I’m Not Like Other Girls

It’s 2018, folks. Time to put an end to all the toxic things we’ve been taught to say.

Do you frequently use this phrase? Casually throw it in every convo just to get a false sense of superiority and to gain the validation of the people around you?

Does this author disapprove? Yes. But does she blame you? Not really.

Chances are the people giving you validation for saying toxic phrases like that were the ones who conditioned you to boast of it since childhood, telling you that it’s better if you stop behaving like other girls and start using the very same fact to flaunt your personality in the future. An interesting tactic. Very low, too. But we shall not discuss that. Here’s what this author has to say to the women who say they’re not like other women and to all the men who tried to validate us using this very same phrase.

Women. Stop using this phrase. You might scoff at my reprimands but I speak purely out of logic and rationality. When you say I’m not like other girls, you’re insinuating that these other girls are not only to be hated or ridiculed but that they possess some inherent qualities that make them deserving of the hatred that comes their way. You’re essentially saying that these women are not only inferior but also hinting that you are somehow in competition with all these nameless, faceless other girls.
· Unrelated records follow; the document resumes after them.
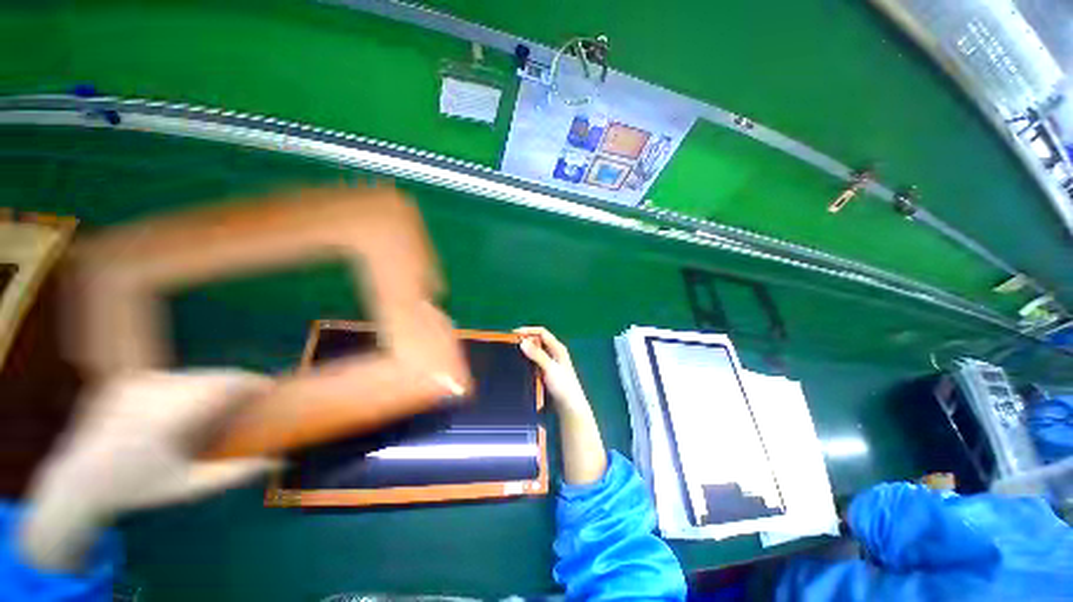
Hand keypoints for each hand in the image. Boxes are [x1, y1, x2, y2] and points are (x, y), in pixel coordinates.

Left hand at [20, 370, 280, 571]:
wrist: (77, 482)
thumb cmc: (137, 489)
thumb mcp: (188, 486)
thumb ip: (236, 473)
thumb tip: (281, 463)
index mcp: (168, 417)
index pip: (224, 384)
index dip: (252, 382)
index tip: (271, 387)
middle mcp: (151, 391)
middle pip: (211, 376)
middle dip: (234, 384)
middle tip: (248, 398)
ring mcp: (133, 382)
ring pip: (192, 374)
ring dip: (212, 385)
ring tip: (219, 403)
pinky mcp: (124, 379)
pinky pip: (171, 377)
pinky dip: (187, 386)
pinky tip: (183, 405)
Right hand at [515, 327, 589, 415]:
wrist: (569, 408)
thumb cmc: (564, 387)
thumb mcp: (549, 368)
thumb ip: (537, 355)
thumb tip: (523, 342)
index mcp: (558, 348)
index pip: (542, 333)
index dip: (528, 331)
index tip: (514, 334)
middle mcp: (554, 354)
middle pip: (537, 342)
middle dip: (524, 342)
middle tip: (510, 345)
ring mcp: (549, 364)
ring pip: (534, 354)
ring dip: (524, 353)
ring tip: (512, 355)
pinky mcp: (545, 374)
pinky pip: (532, 364)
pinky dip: (525, 363)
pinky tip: (518, 368)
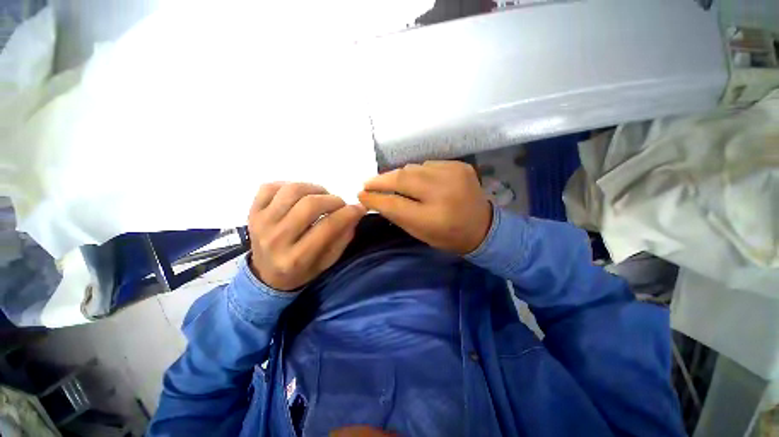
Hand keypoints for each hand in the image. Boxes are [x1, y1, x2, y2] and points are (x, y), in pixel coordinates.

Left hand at [248, 182, 365, 290]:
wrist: (266, 276)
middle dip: (333, 200)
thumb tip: (356, 212)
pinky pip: (270, 187)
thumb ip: (343, 238)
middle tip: (340, 204)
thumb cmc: (302, 271)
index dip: (348, 213)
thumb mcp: (328, 262)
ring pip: (292, 190)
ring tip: (322, 197)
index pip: (327, 227)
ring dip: (314, 189)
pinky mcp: (251, 212)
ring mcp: (260, 223)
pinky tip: (299, 196)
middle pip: (309, 205)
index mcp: (296, 258)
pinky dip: (289, 185)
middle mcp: (276, 240)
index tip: (359, 208)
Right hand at [358, 161, 491, 254]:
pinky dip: (417, 172)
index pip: (394, 204)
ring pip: (413, 168)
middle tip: (368, 183)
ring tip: (389, 182)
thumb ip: (396, 215)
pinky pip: (428, 165)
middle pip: (402, 179)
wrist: (483, 227)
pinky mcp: (460, 166)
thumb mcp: (419, 233)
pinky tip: (417, 181)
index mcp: (433, 218)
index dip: (374, 199)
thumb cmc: (448, 236)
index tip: (361, 194)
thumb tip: (374, 199)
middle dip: (381, 180)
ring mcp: (454, 175)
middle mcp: (444, 193)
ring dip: (398, 175)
Here’s a novel thought. You’re not as unique as you fancy. Being interested in maths, knowing how to play sports, participating in games, playing video games, being inclined towards science or really any other activities associated with our flawed concept of masculinity, do not make you better than other women let alone unique. These things do not determine your own, individualistic identity. Being a gamer doesn’t make you better than other women. Being a voracious reader doesn’t make you more intelligent. Hating shopping doesn’t make you morally superior.

The very, very harsh truth is this – none of us are as truly unique as we think. We share many personality traits, likes and dislikes, thoughts and even feelings with millions of people all around the globe which just goes to show that no matter how you assert that you are not like other women, you, in fact, are one hundred percent similar to millions of women all over the group. You’re just in denial, probably like the women who resemble you, going around saying they’re not like other girls. There’s always time to learn though and if you’re willing to come down from your high horse, stop saying toxic things just to get validation. You are enough. For yourself and others, who shouldn’t even matter.

Women aren’t the petty, jealous creatures that they have been portrayed as in movies and it’s high time you step out of your bubble and recognize that you have been doing your own gender a great disservice.

Your uniqueness does not lie in asserting that you are somehow superior just because you engage in masculine activities or share their behavior.

To all the men who think women still need their validation to even breath, it’s time you stop unconsciously enforcing the idea that your gender is superior to ours. Teach everyone you know to stop engaging in behavior that is going to be hurt another person. It’s high time we recognize our own faults and move towards a society where both women and men are recognized as equals.

No more of these false narratives, please. We’ve moved past the Dark Ages.